Cooperativ Nishtyak's frontman Kirill Rybyakov pretty much sums up their philosophy. “What eventually comes out of it is of no importance. Whether there is money, or something else, is of no importance either. Even whether people turn up for the show is of no importance."
Flirt's Oleg Surusin adds: "I didn't know how to sing and I knew no fucking chords. But I wrote songs!”

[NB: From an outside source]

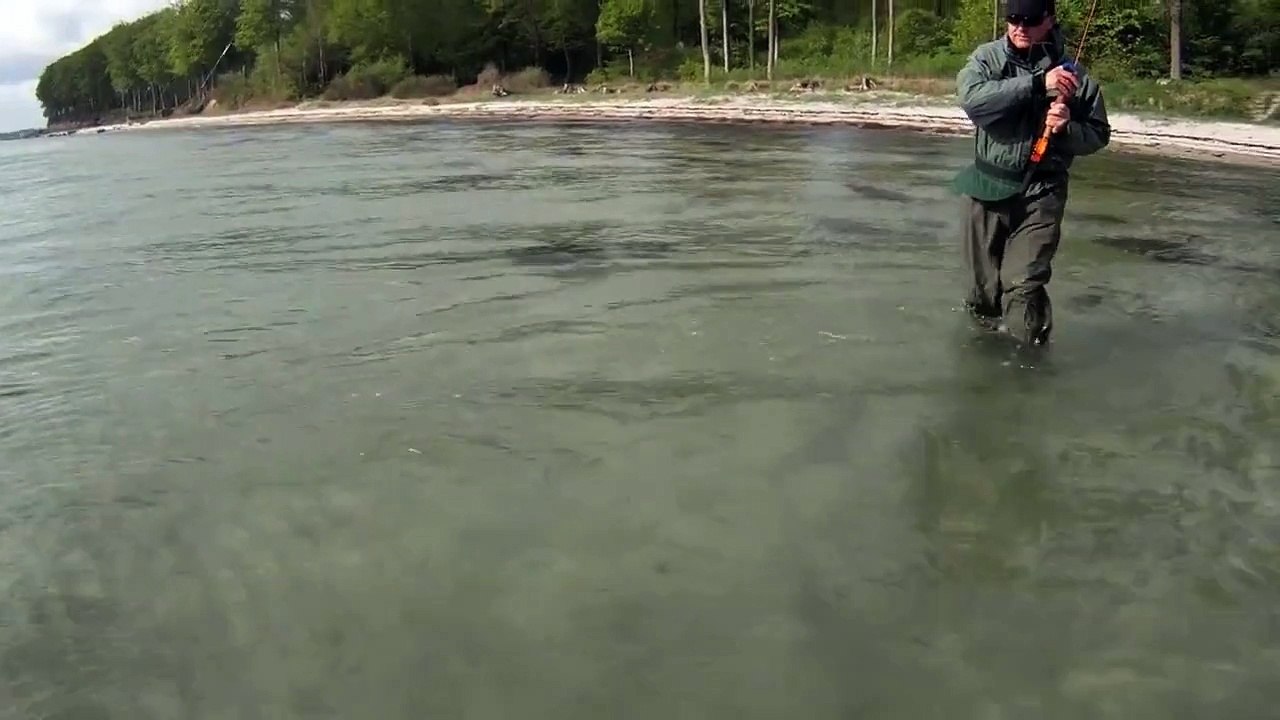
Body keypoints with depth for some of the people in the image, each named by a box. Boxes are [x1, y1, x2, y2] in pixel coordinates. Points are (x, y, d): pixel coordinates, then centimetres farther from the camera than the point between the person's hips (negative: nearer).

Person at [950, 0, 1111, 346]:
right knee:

Given their refusal to accommodate the growing market for their own music in any way, it’s not surprising that Siberian punk faded into anachronism. Many saw Yanka's death as a symbolic end to the Siberian punk era. In May of 1991, her dead body was found floating in a river near Novosibirsk. She was 24 years old. The exact circumstances of her death remain unknown, though many believe it was suicide. Civil Defense went on hiatus, and would not begin making music again until well after the collapse of the Soviet Union. Other Siberian punk bands, still true to the cause, had trouble finding a foothold in the glossy new world of Russian show business. A handful remain foot-soldiers for the cause, and continue to rail against the chart-topping Russian bands of today, and everyone else who “turned all our rock, or what used to be rock, into a bunch of shit,” as Letov put it at a 1990 concert in Moscow.
Of course the collapse of the Communist system itself put Siberian punks in a tough spot; the target of their rebellion had suddenly vanished, leaving them an army without an enemy. But now Siberia’s surviving punk veterans are seeing the pendulum swing back again, and in a strange way their legacy of defiance has never been more relevant. Putin’s tightening authoritarian grip has put the stakes back into punk, illuminating the ideological chasm between the t.A.T.u.s of Russia and the Pussy Riots. As Survival Instruction's former drummer. Yevgeny Kuznetsov, points out, “Just like they didn't know then what to do with Survival Instruction, now Putin doesn't know what to do with all this fucking shit.” So maybe this means real punk rock, Siberian style, is poised for a return. A new generation of Russians could use a good knife in their pocket.